Debate: is a real Christmas tree more environmentally friendly than a fake one?
Experts agree that the benefits of real trees make them a better choice.
Facts on Fake Trees
- The first fake Christmas tree was made by a company that made toilet bowl cleaning brushes in the 1930’s.
- Fake trees are made with PVC, which is a petroleum based product that is non-biodegradable plastic. Some older fake trees even have lead in them, which can end up in your home as the tree disintegrates over time.
- Harmful toxins are emitted in the making of these trees, which affects the workers and their communities.
- 85% of fake trees are imported from China, so the transportation footprint is higher for a fake tree too.
- Although they can be used year after year, fake trees cannot be recycled and will sit in a landfill for thousands of years.
Facts on Real Trees
- Trees are not taken from forests, but rather from tree farms that are sustainably planted.

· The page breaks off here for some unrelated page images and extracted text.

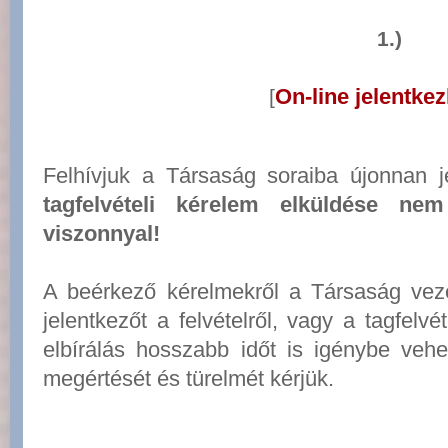
1.)
On-line jelentkezh
[
Felhívjuk a Társaság soraiba újonnan j
tagfelvételi kérelem elküldése ne
viszonnyal!
A beérkező kérelmekről a Társaság veze
jelentkezőt a felvételről, vagy a tagfelvé
elbírálás hosszabb időt is igénybe vehe
megértését és türelmét kérjük.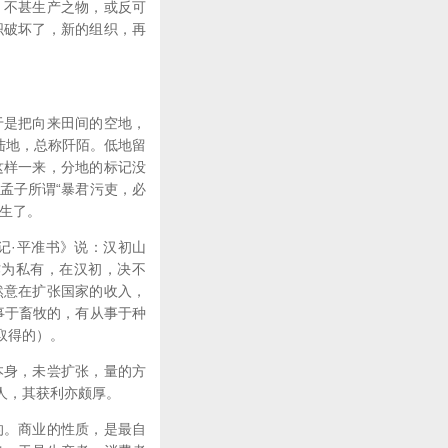
；不甚生产之物，或反可
织破坏了，新的组织，再
于是把向来田间的空地，
陆地，总称阡陌。低地留
这样一来，分地的标记没
孟子所谓“暴君污吏，必
生了。
记·平准书》说：汉初山
作为私有，在汉初，决不
然意在扩张国家的收入，
事于畜牧的，有从事于种
取得的）。
本身，未尝扩张，量的方
人，其获利亦颇厚。
的。商业的性质，是最自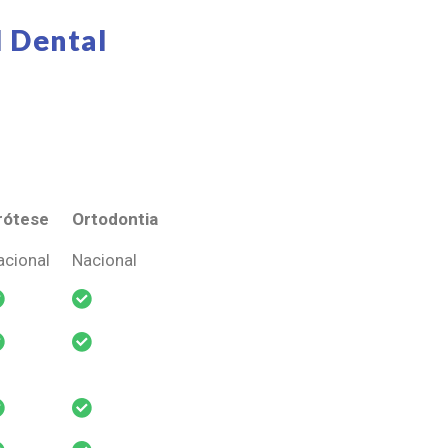
 Dental
rótese
Ortodontia
rótese
Ortodontia
acional
Nacional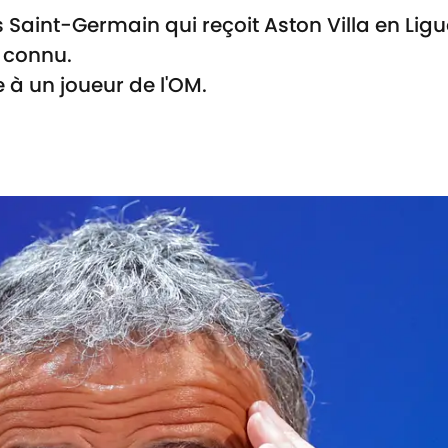
is Saint-Germain qui reçoit Aston Villa en Li
 connu.
 à un joueur de l'OM.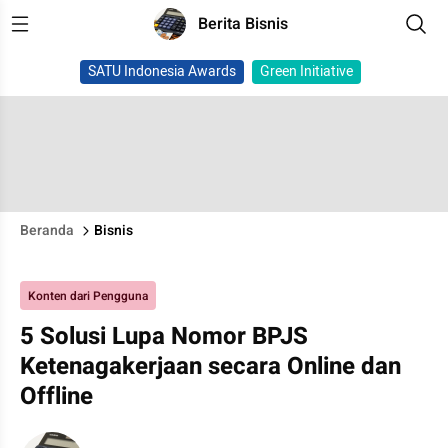
Berita Bisnis
SATU Indonesia Awards
Green Initiative
Beranda
Bisnis
Konten dari Pengguna
5 Solusi Lupa Nomor BPJS
Ketenagakerjaan secara Online dan
Offline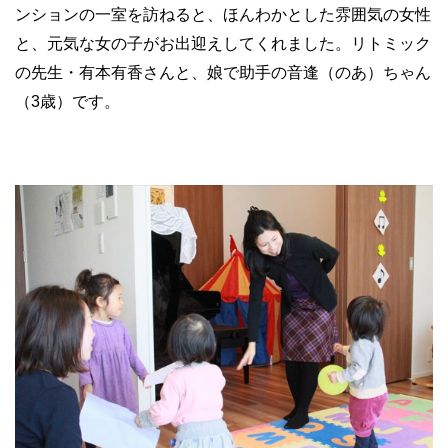
ンションの一室を訪ねると、ほんわかとした雰囲気の女性
と、元気な女の子がお出迎えしてくれました。リトミック
の先生・有本有香さんと、娘で助手の音逢（のあ）ちゃん
（3歳）です。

- Typically, 90% of the trees on the farm remain each year.
- While they grow for approximately 8-10 years, Christmas trees clean our air and water, provide habitat for wildlife and can even increase wildlife species diversity in adjoining woodlands.
- Most Christmas trees are “recycled” by being chipped into mulch, which is used in landscaping and eventually breaks down into soil.
- One downside is that many farmers use pesticide on their trees, which pollute our water and air.
A Third Option
A third option is to buy a potted tree (with roots intact) that can be planted after Christmas. Note that the tree cannot be inside for more than 7-10 days or it will come out of it dormant state and will be more likely to die.